# TESTE SUA COMPREENSÃO
1/ Liste os temas das discussões que a proposta ampliou, segundo o texto sobre a chamada "Lei Cássia Kis".
2/ No texto sobre a chamada "Lei Cássia Kis", a quem os defensores da medida dizem que ela ampliaria a proteção?
3/ Por favor, retome o texto sobre a chamada "Lei Cássia Kis" depois da última frase e continue a escrevê-lo.

# TEXTO EXTRAÍDO
**********
Um projeto que ficou conhecido nas redes sociais como “Lei Cássia Kis” voltou a provocar debates em diferentes regiões do Brasil ao defender restrições ao uso de banheiros femininos por pessoas trans em espaços coletivos públicos e privados.
A proposta ganhou força principalmente em páginas e grupos conservadores nas redes sociais, ampliando discussões sobre identidade de gênero, direitos individuais e uso de espaços públicos.
O apelido faz referência à atriz Cássia Kis, que passou a ter destaque nos últimos anos por declarações públicas ligadas a pautas conservadoras.
Defensores da medida afirmam que o objetivo seria ampliar a proteção de mulheres e crianças em determinados ambientes.
**********
# LINHAS EXIBIDAS
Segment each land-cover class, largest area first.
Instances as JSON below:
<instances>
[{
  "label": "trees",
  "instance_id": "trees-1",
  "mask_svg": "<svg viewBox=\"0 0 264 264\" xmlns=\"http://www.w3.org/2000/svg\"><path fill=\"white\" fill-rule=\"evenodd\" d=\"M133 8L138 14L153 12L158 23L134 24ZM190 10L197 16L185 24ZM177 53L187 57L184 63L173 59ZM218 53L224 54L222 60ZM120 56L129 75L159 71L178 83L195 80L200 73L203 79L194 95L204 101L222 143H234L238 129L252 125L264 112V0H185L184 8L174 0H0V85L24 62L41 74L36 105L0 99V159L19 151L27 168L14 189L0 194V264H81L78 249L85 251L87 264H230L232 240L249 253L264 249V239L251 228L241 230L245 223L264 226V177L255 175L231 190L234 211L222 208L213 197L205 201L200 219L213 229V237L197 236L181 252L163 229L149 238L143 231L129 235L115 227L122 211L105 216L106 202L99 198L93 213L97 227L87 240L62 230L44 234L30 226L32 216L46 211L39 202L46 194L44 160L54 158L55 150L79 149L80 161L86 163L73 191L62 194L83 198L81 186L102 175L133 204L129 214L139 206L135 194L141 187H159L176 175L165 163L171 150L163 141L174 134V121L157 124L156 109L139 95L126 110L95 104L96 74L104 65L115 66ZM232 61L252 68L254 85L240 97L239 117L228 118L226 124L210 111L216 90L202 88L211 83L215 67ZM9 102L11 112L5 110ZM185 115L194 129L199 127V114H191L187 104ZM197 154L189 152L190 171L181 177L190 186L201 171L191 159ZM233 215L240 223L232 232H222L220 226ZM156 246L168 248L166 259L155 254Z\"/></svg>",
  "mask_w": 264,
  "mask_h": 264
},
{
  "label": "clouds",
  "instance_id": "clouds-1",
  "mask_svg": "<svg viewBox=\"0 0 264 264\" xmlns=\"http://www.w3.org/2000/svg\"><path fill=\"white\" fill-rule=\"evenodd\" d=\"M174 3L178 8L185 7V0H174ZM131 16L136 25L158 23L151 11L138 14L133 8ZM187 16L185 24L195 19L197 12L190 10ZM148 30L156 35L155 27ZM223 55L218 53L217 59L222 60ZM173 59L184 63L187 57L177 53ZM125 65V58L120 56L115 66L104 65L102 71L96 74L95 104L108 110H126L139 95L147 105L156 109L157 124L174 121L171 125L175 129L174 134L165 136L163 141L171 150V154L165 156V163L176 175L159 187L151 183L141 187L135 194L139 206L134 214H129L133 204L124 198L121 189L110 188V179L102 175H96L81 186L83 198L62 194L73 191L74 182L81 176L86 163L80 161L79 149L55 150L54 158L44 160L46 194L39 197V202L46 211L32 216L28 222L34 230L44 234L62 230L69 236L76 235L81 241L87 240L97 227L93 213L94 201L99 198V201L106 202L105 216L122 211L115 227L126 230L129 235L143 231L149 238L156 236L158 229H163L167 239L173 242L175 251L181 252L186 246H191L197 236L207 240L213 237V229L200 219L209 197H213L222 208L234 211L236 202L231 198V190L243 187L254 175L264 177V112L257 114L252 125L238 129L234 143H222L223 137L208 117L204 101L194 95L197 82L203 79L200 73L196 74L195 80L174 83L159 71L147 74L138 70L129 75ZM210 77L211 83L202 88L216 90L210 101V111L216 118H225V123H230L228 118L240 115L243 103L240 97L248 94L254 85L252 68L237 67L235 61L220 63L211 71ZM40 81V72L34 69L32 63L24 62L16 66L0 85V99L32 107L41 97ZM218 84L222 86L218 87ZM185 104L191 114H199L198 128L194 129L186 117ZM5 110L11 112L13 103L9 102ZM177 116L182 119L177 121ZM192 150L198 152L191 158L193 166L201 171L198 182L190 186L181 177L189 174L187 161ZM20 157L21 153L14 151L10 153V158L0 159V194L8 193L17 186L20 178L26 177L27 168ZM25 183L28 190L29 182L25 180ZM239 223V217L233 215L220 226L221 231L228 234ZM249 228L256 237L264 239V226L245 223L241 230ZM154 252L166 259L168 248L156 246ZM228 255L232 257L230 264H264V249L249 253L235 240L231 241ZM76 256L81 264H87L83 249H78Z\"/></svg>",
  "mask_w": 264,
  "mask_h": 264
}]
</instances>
**********
# RESPOSTAS
1/ Identidade de gênero; direitos individuais; uso de espaços públicos.

2/ A mulheres e crianças em determinados ambientes.

3/
Já movimentos LGBTQIA+ e entidades ligadas aos direitos humanos argumentam que propostas desse tipo poderiam aumentar situações de discriminação, constrangimento e exclusão contra pessoas trans.
Especialistas também apontam que um eventual projeto nacional poderia enfrentar discussões jurídicas no Supremo Tribunal Federal, que já possui decisões relacionadas ao reconhecimento da identidade de gênero.
Nas redes sociais, o tema rapidamente passou a dividir opiniões entre pessoas favoráveis às restrições e usuários que defendem o uso de espaços de acordo com a identidade de gênero.